[Repairing the spinal cord with vitamin D: a promising strategy]. / La vitamine D au secours du traumatisme médullaire : un espoir à confirmer.

In 2014, a phase II randomised, double blind clinical trial assessing the efficacy of cholecalciferol (vitamin D3) in patients with a cervical trauma will be set up. This trial stems from previous studies showing that vitamin D supplementation improves functional recovery in rat models of peripheral or central nerve injury. In a first series of experiments, we used a rat model of peripheral nerve trauma to demonstrate the therapeutic efficiency of vitamin D. We first demonstrated that ergocalciferol (vitamin D2) increases the number and the diameter of newly formed axons and improves the response of metabosensitive fibers from tibialis muscle, in a model of transected peroneal nerve.
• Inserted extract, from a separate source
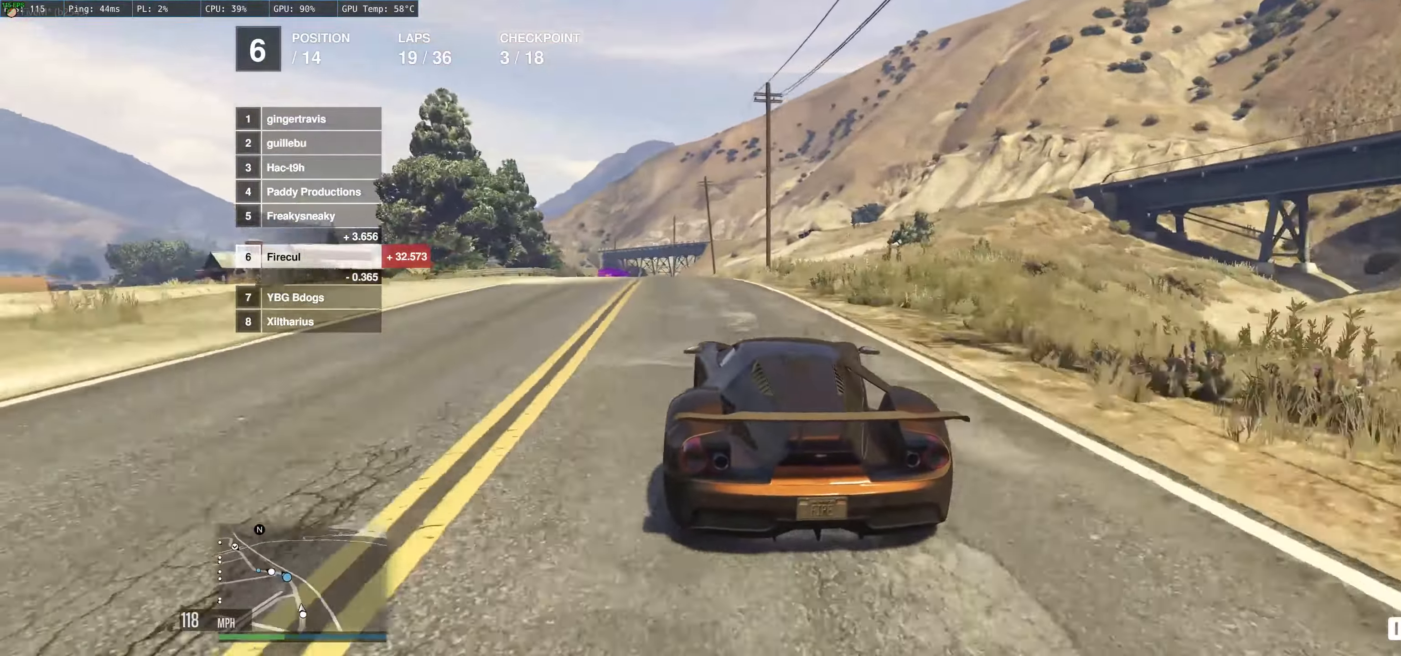
{"buttons": ["R2"], "left_stick": "center", "right_stick": "center", "events": [[66, "left_stick", "center"], [150, "left_stick", "up-left"], [350, "left_stick", "left"], [466, "left_stick", "center"]]}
Then, we compared vitamin D2 and vitamin D3 and observed that the latter is more efficient. At the dose of 500 IU/kg/day, vitamin D3 induces a dramatic functional recovery. We also demonstrated that vitamin D3 increases the number of preserved or newly formed axons in the proximal end, the mean axon diameter in the distal end, neurite myelination in both the distal and proximal ends as well as the expression of genes involved in axogenesis and myelination. In parallel, we assessed the therapeutic role of vitamin D on the central nervous system. In a first study, using a rat model of spinal cord compression at the T10 thoracic level, we delivered vitamin D3 (cholecalciferol) orally at the dose of 50 IU/kg/day or 200 IU/kg/day. When compared to control animals, vitamin D-treated rats displayed, three months after injury, a significant improvement of ventilatory frequency and a reduction of H reflex indicating functional improvements at three months post-injury. In a second study, we used a rat model of cervical hemisection (C2) with a higher dose of oral vitamin D3 (500 IU/kg/day) delivered weekly, during 12 weeks. We observed an improved locomotor recovery, a reduced spasticity and a significantly higher rate of axons crossing the lesion site in treated animals. However, it must be pointed out that the functional improvement is reduced when vitamin D is provided one week after the trauma.

Cholecalciferol (vitamin D3) improves myelination and recovery after nerve injury.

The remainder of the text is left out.